▶ _What you need to do_
An exact, complete printout of the listing is wanted, minus its images.

------ Extracted records

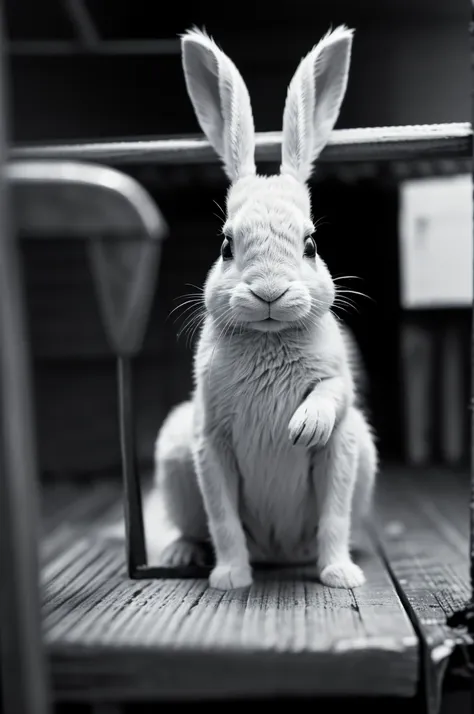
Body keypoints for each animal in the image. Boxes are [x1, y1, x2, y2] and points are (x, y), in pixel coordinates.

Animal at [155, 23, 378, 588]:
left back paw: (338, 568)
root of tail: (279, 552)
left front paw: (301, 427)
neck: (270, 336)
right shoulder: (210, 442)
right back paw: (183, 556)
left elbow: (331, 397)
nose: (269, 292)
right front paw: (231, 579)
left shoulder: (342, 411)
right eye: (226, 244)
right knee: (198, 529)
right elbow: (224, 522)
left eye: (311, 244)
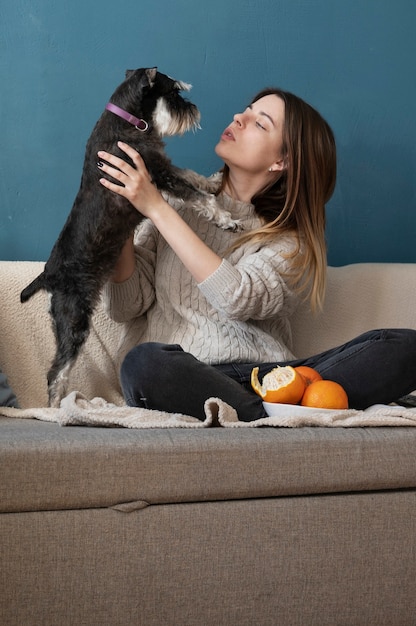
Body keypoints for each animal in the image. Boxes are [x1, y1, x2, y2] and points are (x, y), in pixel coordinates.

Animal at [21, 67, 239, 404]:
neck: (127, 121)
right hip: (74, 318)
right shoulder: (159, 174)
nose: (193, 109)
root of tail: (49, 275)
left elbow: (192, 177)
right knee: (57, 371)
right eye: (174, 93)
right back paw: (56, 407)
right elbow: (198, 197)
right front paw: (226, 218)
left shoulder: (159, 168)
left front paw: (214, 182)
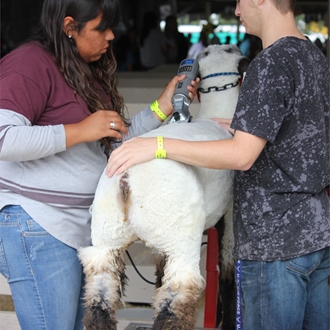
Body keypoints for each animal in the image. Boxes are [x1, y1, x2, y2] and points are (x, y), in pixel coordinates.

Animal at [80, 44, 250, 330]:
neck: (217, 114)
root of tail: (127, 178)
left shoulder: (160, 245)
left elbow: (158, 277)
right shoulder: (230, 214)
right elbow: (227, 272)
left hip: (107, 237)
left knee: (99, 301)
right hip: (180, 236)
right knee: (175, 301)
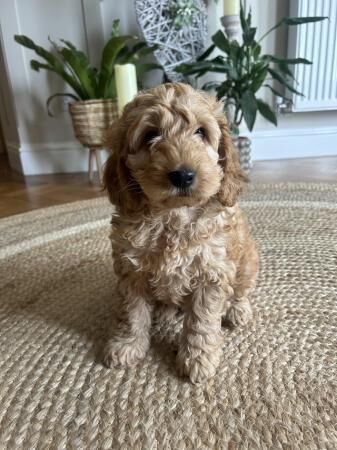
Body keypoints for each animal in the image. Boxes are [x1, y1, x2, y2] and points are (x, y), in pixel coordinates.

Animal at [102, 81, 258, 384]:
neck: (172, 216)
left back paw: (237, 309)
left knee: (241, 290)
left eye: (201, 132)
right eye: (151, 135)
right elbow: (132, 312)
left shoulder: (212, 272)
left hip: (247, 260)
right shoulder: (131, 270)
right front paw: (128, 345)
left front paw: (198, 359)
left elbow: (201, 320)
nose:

------------

▶ _Response below_
Body keypoints for each animal in the image. Boxes are [x1, y1, x2, y2] and points are (x, y), in pixel coordinates.

Animal at [155, 23, 378, 588]:
left back paw: (338, 568)
root of tail: (279, 552)
left front paw: (301, 427)
neck: (270, 336)
right shoulder: (210, 442)
right back paw: (183, 556)
left elbow: (331, 397)
nose: (269, 292)
right front paw: (231, 579)
left shoulder: (342, 411)
right eye: (226, 244)
right knee: (198, 529)
right elbow: (224, 522)
left eye: (311, 244)
Body keypoints for each animal in the image. Boxes are [x1, y1, x2, y2] and points are (x, y), in pixel coordinates.

Animal at [21, 67, 239, 404]:
neck: (127, 121)
right hip: (74, 318)
right shoulder: (159, 174)
nose: (193, 109)
root of tail: (49, 275)
left elbow: (192, 177)
right knee: (57, 371)
right eye: (174, 93)
right back paw: (56, 407)
right elbow: (198, 197)
right front paw: (226, 218)
left shoulder: (159, 168)
left front paw: (214, 182)
Body keypoints for each animal in the image. Boxes are [x1, y1, x2, y2] and points are (x, y), in pixel coordinates.

Animal at [80, 44, 250, 330]:
neck: (217, 114)
root of tail: (127, 178)
left shoulder: (160, 245)
left elbow: (158, 277)
right shoulder: (230, 214)
right elbow: (227, 272)
left hip: (107, 237)
left knee: (99, 301)
right hip: (180, 236)
right knee: (175, 301)
Body keypoints for each animal in the image. Boxes are [x1, y1, x2, y2] and points are (x, y), in pixel coordinates.

Animal at [102, 81, 258, 384]:
neck: (172, 216)
left back paw: (237, 309)
left knee: (241, 290)
left eye: (201, 132)
right eye: (151, 135)
right elbow: (132, 312)
left shoulder: (212, 272)
left hip: (247, 260)
right shoulder: (131, 270)
right front paw: (128, 345)
left front paw: (198, 359)
left elbow: (201, 320)
nose:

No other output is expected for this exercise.